━━━ INFORMATION SHOWN ━━━

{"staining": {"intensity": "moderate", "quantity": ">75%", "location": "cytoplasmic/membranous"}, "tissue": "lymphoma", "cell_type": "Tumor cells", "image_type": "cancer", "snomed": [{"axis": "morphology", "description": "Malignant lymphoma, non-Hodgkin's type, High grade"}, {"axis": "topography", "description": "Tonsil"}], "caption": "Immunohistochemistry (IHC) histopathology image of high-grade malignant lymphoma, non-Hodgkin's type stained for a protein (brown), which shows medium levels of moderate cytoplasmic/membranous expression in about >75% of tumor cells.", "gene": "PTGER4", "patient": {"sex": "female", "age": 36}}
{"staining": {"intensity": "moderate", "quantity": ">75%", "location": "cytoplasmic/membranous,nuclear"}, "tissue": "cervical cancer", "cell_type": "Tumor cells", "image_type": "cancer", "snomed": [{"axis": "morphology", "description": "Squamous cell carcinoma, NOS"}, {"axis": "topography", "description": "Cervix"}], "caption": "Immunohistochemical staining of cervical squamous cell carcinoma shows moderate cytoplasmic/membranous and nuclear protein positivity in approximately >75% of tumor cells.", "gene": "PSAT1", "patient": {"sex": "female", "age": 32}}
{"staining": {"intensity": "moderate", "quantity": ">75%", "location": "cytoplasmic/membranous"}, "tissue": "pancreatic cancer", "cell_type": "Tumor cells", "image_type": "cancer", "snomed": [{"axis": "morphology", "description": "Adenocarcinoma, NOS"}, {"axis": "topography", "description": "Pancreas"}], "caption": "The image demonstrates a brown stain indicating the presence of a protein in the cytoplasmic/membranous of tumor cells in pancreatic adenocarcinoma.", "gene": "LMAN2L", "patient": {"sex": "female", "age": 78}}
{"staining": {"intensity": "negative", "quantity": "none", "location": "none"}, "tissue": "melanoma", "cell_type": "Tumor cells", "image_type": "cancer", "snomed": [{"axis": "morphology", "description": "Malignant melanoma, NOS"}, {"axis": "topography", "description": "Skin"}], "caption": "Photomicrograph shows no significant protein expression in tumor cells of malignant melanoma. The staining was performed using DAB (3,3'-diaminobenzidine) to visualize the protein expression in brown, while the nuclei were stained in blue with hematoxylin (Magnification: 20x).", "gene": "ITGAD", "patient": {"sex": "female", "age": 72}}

━━━

#### WHAT THIS TASK INVOLVES:
Each line of the listing must be output once more, exactly as shown above.

#### SOLUTION TO THE PROBLEM:
{"staining": {"intensity": "moderate", "quantity": ">75%", "location": "cytoplasmic/membranous"}, "tissue": "lymphoma", "cell_type": "Tumor cells", "image_type": "cancer", "snomed": [{"axis": "morphology", "description": "Malignant lymphoma, non-Hodgkin's type, High grade"}, {"axis": "topography", "description": "Tonsil"}], "caption": "Immunohistochemistry (IHC) histopathology image of high-grade malignant lymphoma, non-Hodgkin's type stained for a protein (brown), which shows medium levels of moderate cytoplasmic/membranous expression in about >75% of tumor cells.", "gene": "PTGER4", "patient": {"sex": "female", "age": 36}}
{"staining": {"intensity": "moderate", "quantity": ">75%", "location": "cytoplasmic/membranous,nuclear"}, "tissue": "cervical cancer", "cell_type": "Tumor cells", "image_type": "cancer", "snomed": [{"axis": "morphology", "description": "Squamous cell carcinoma, NOS"}, {"axis": "topography", "description": "Cervix"}], "caption": "Immunohistochemical staining of cervical squamous cell carcinoma shows moderate cytoplasmic/membranous and nuclear protein positivity in approximately >75% of tumor cells.", "gene": "PSAT1", "patient": {"sex": "female", "age": 32}}
{"staining": {"intensity": "moderate", "quantity": ">75%", "location": "cytoplasmic/membranous"}, "tissue": "pancreatic cancer", "cell_type": "Tumor cells", "image_type": "cancer", "snomed": [{"axis": "morphology", "description": "Adenocarcinoma, NOS"}, {"axis": "topography", "description": "Pancreas"}], "caption": "The image demonstrates a brown stain indicating the presence of a protein in the cytoplasmic/membranous of tumor cells in pancreatic adenocarcinoma.", "gene": "LMAN2L", "patient": {"sex": "female", "age": 78}}
{"staining": {"intensity": "negative", "quantity": "none", "location": "none"}, "tissue": "melanoma", "cell_type": "Tumor cells", "image_type": "cancer", "snomed": [{"axis": "morphology", "description": "Malignant melanoma, NOS"}, {"axis": "topography", "description": "Skin"}], "caption": "Photomicrograph shows no significant protein expression in tumor cells of malignant melanoma. The staining was performed using DAB (3,3'-diaminobenzidine) to visualize the protein expression in brown, while the nuclei were stained in blue with hematoxylin (Magnification: 20x).", "gene": "ITGAD", "patient": {"sex": "female", "age": 72}}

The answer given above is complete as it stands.